[LISTED ENTRIES]
_ _ _

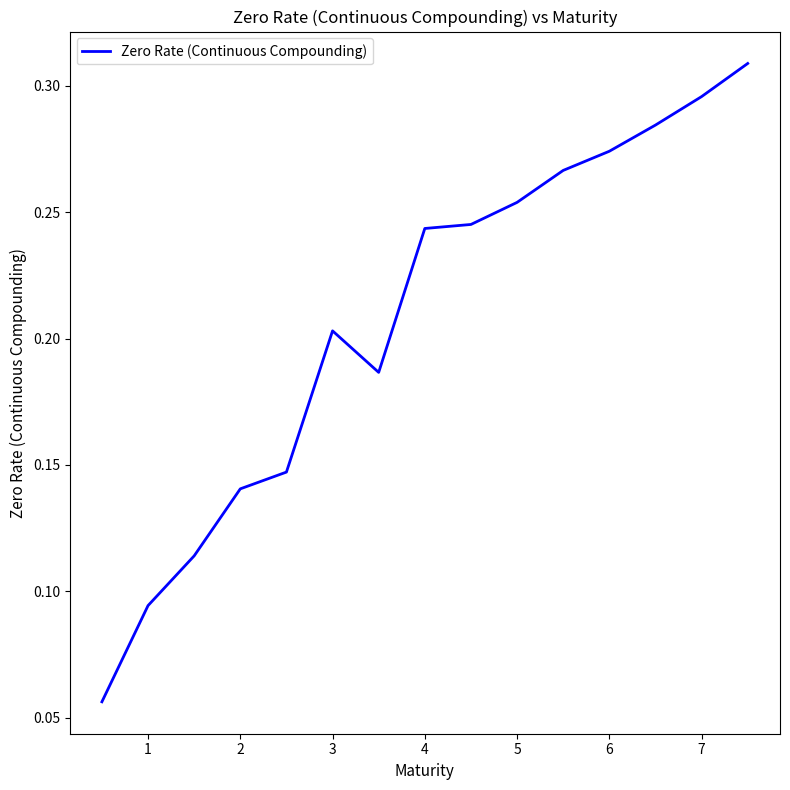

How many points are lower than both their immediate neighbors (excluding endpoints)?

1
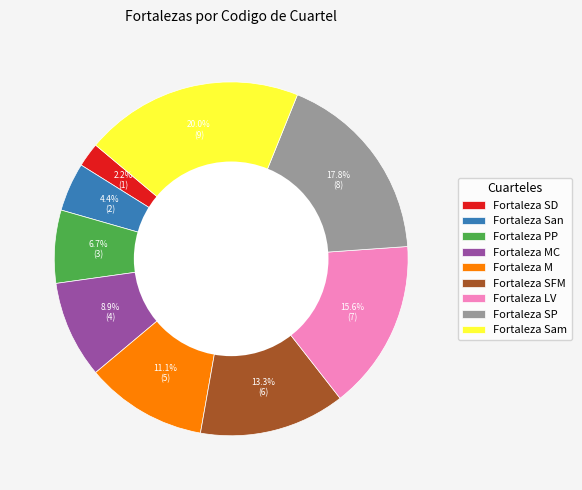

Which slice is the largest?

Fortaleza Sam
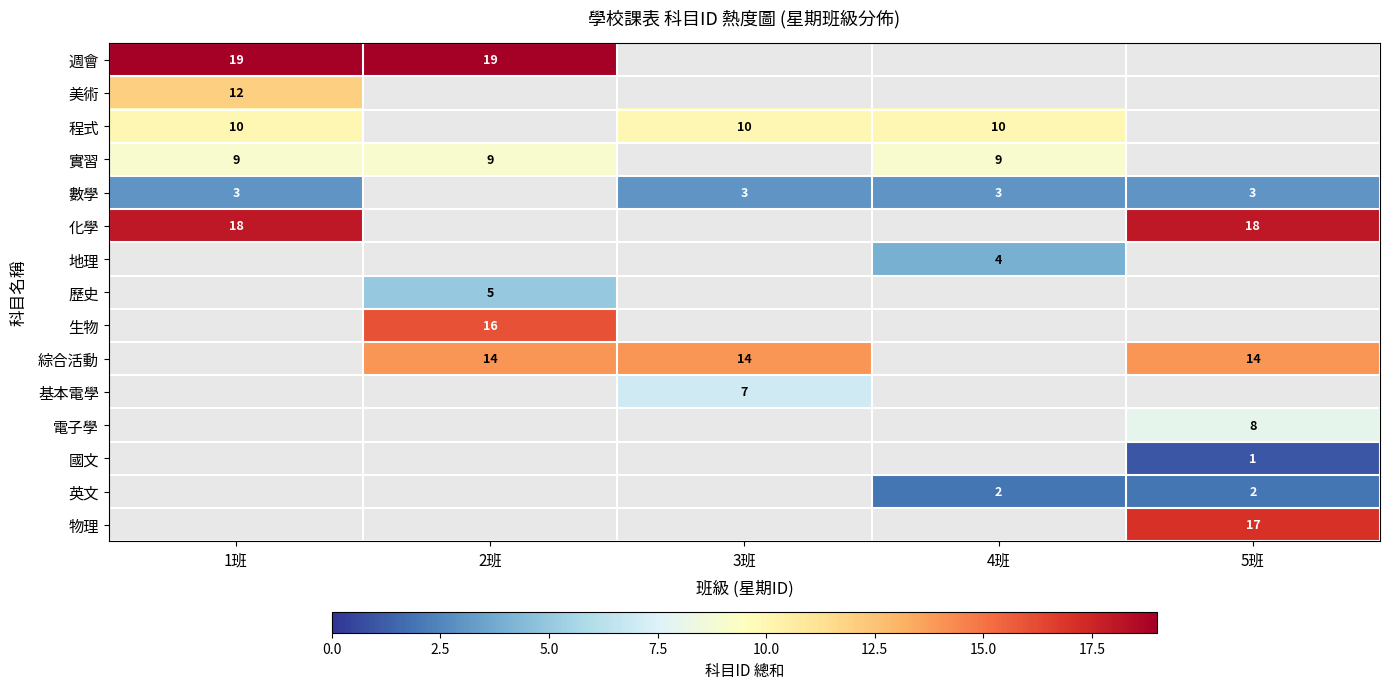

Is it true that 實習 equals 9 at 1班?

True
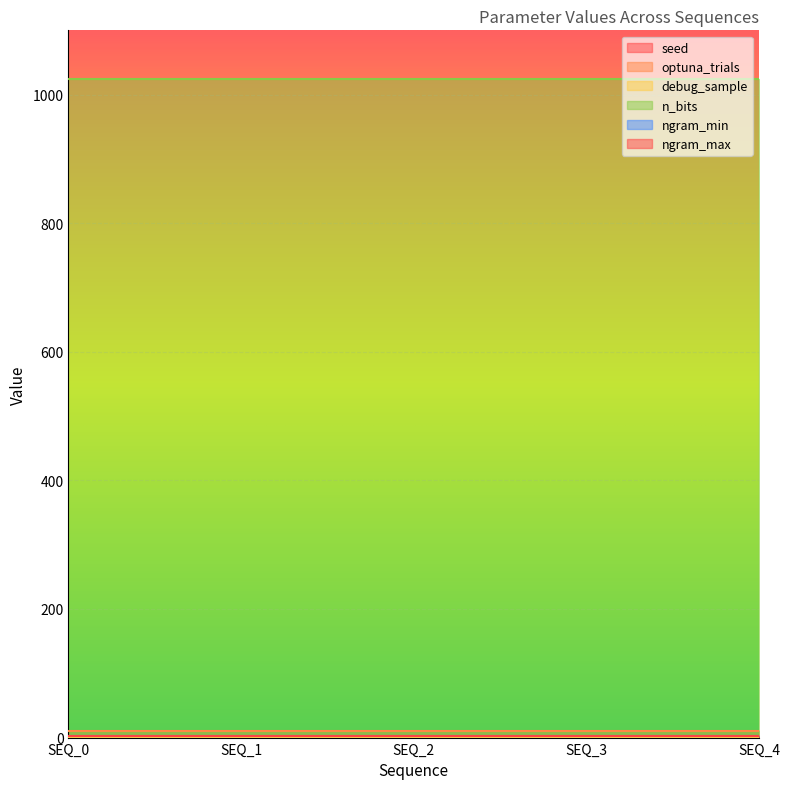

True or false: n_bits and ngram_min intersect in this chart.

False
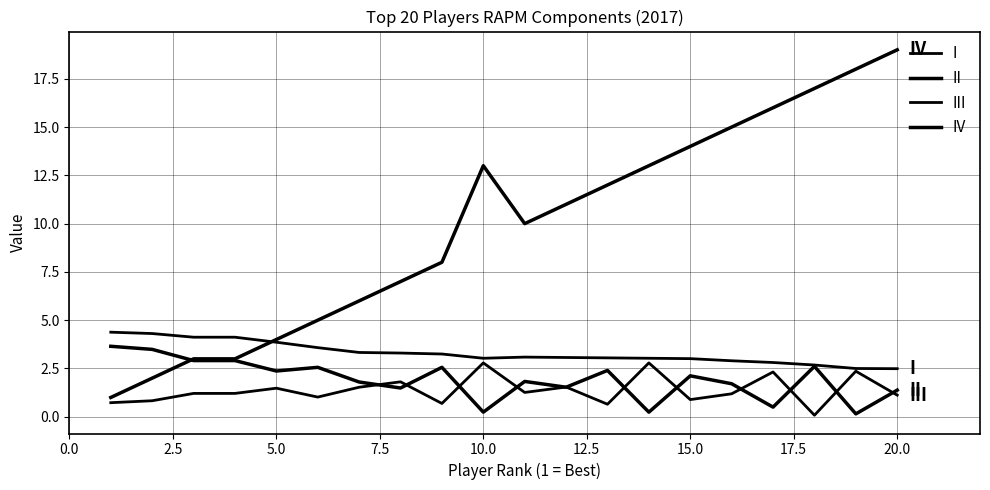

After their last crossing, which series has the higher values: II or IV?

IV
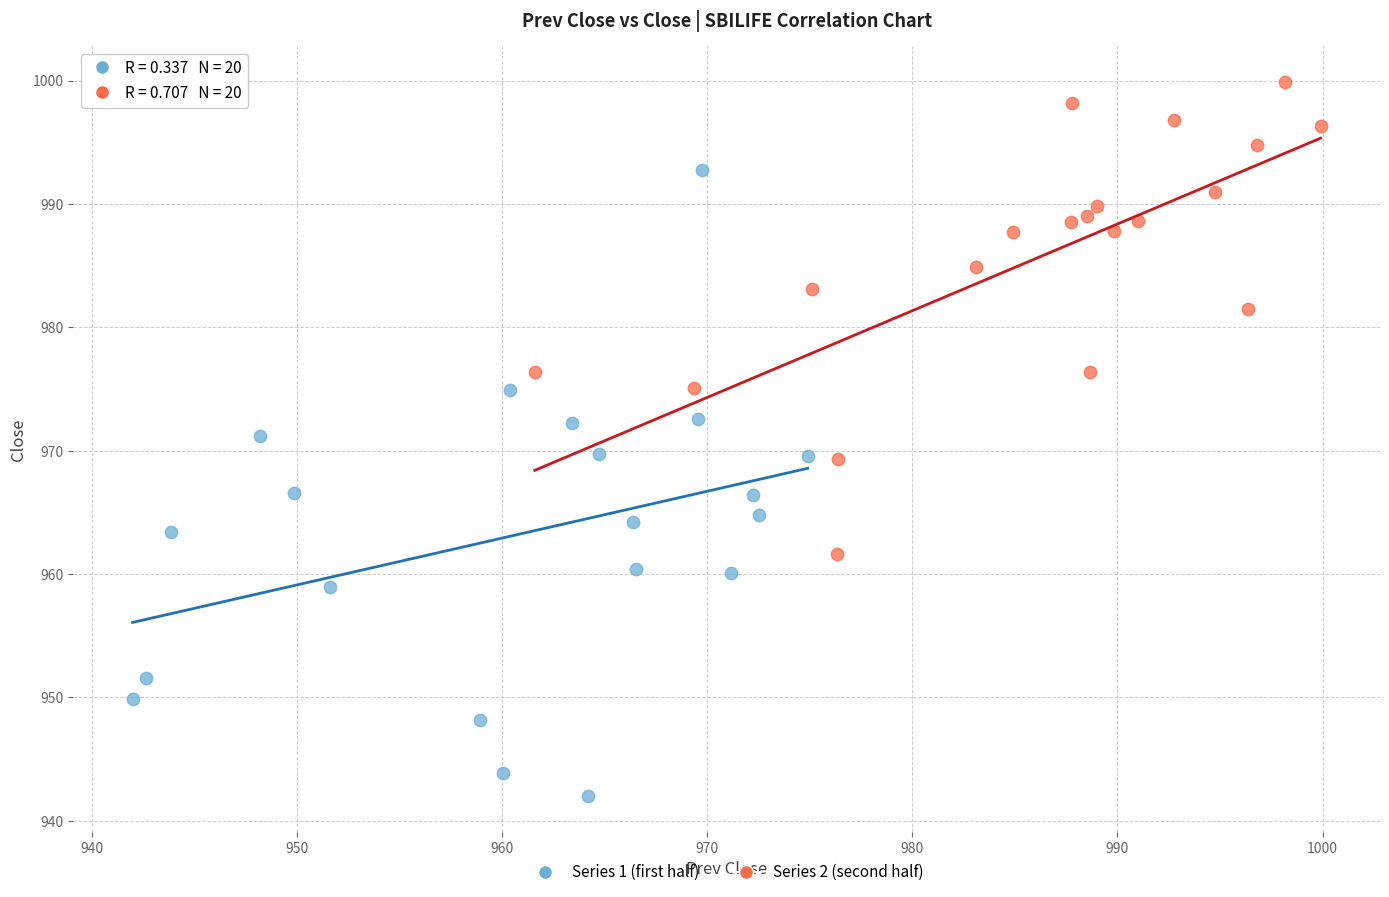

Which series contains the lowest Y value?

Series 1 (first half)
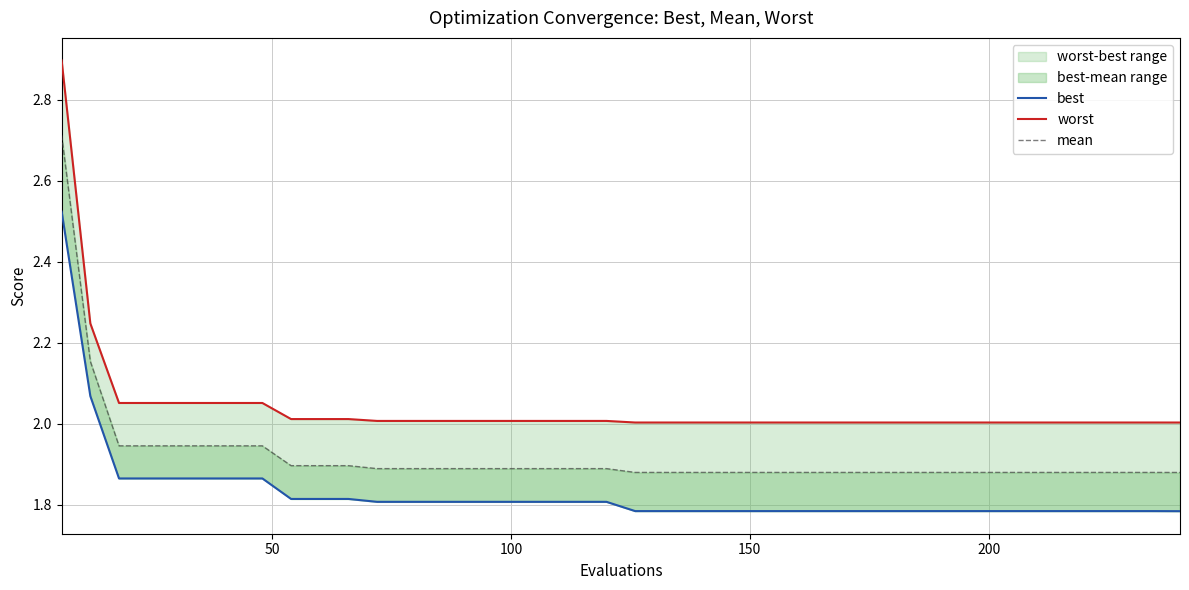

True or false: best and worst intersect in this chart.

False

_ _ _

[DIRECTIVE] Reproduce all of the material above word for word, leaving out the pictures.

[RESPONSE AREA]
How many points are lower than both their immediate neighbors (excluding endpoints)?

1

Which slice is the largest?

Fortaleza Sam

Is it true that 實習 equals 9 at 1班?

True

True or false: n_bits and ngram_min intersect in this chart.

False

After their last crossing, which series has the higher values: II or IV?

IV

Which series contains the lowest Y value?

Series 1 (first half)

True or false: best and worst intersect in this chart.

False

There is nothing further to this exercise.